O estilo de Fincher e a influência de Orson Welles

O estilo formalista de Fincher se assemelha mais com a tradição do cinema clássico de Hollywood, que subscreve certas normas que não podem ser quebradas, do que à do cinema moderno inaugurado por “Cidadão Kane”, que propõe novas relações com a linguagem cinematográfica. Em seus filmes, David costuma seguir uma estrutura tradicional ao contar uma história de modo a conduzir o espectador à algum lugar específico. Ele não gosta de confundir o público. Os enquadramentos costumam não fugir das convenções. A montagem é invisível. A câmera é impessoal, como se cumprisse um mero papel documental ou jornalístico.

Em “Mank”, Fincher subverte algumas das próprias regras. Assim como em “Cidadão Kane”, há o uso diferenciado da profundidade de campo em diversas cenas e a história tem uma estrutura temporal não-linear permeada por flashbacks. Enquadramentos heterodoxos são utilizados. A fotografia em preto-e-branco também é altamente estilizada, diferente de suas obras consagradas.
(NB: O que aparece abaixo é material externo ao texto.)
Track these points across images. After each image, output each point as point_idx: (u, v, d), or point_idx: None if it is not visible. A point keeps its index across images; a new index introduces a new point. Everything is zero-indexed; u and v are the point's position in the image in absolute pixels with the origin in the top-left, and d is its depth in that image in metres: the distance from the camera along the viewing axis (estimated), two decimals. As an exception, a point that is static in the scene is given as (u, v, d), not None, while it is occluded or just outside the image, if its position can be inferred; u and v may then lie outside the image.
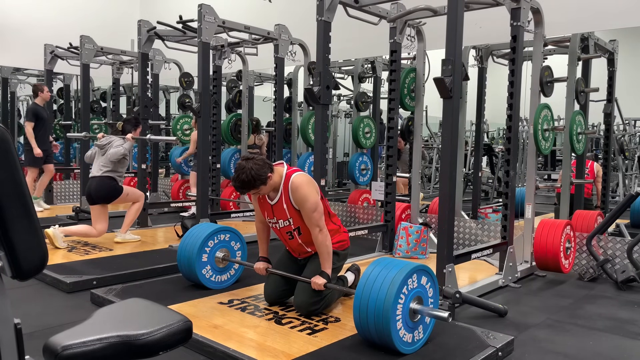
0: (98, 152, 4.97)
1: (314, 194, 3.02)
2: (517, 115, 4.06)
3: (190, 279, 3.65)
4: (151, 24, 5.79)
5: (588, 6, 5.12)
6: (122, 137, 5.01)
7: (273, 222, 3.18)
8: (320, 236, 3.01)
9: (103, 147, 4.93)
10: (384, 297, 2.47)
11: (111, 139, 4.98)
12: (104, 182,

A câmera parece querer lembrar o espectador constantemente de que ele está assistindo à um filme. David Fincher não está interessado em chegar à uma conclusão determinada como em suas produções de detetive/ investigação. O cineasta parece mais preocupado em criar uma atmosfera própria de outros tempos, emular a experiência cinematográfica de imersão na época em que a história se passa. Essa proposta é evidenciada pelas digressões temporais separadas como um script clássico digitado à maquina de escrever como era de costume antigamente, além de servir para contextualizar o público.

Fincher, assim como Welles, pega emprestado recursos de cineastas que vieram antes dele e os ressignifica para criar uma obra autoral com sua marca. Há influência de diversas escolas e tradições no cinema dos dois.

Apesar do primeiro longa-metragem de Orson Welles ser um filme moderno, não há uma ruptura completa com a tradição. O astro-prodígio, que lançou sua obra prima aos 25 anos de idade, foi bastante influenciado pela hollywood clássica e admite isso em depoimentos. Em entrevista, Welles cita “No Tempo das Diligências” (1939) de John Ford como uma das principais referências para “Cidadão Kane”. Ford curiosamente também acabaria batendo Orson no Prêmio de Melhor Diretor e de Melhor Filme na Cerimônia do Oscar de 1941 pelo seu trabalho primoroso e belíssimo em “Como Era Verde o Meu Vale”.

É claro que “Cidadão Kane” não pode ser comparado com “Mank” em questão de importância para a história do cinema. Fincher, entretanto, merece o crédito por prestar tributo aos autores intelectuais de um dos melhores filmes da história e usar seu prestígio para recolocar em pauta a discussão dos clássicos para um público contemporâneo e maior, via Netflix.

Ninguém pode prever qual lugar David Fincher ocupará no ranking de cineastas mais influentes da história. Ele tem apenas 58 anos de idade, possui diversos projetos considerados clássicos contemporâneos em sua filmografia e não parece estar satisfeito. Recentemente, David assinou um contrato de exclusividade por 4 anos com a Netflix, então podemos esperar mais material novo no futuro.

O fato é que com “Mank”, Fincher reafirma sua posição como um dos principais diretores-autores de sua geração.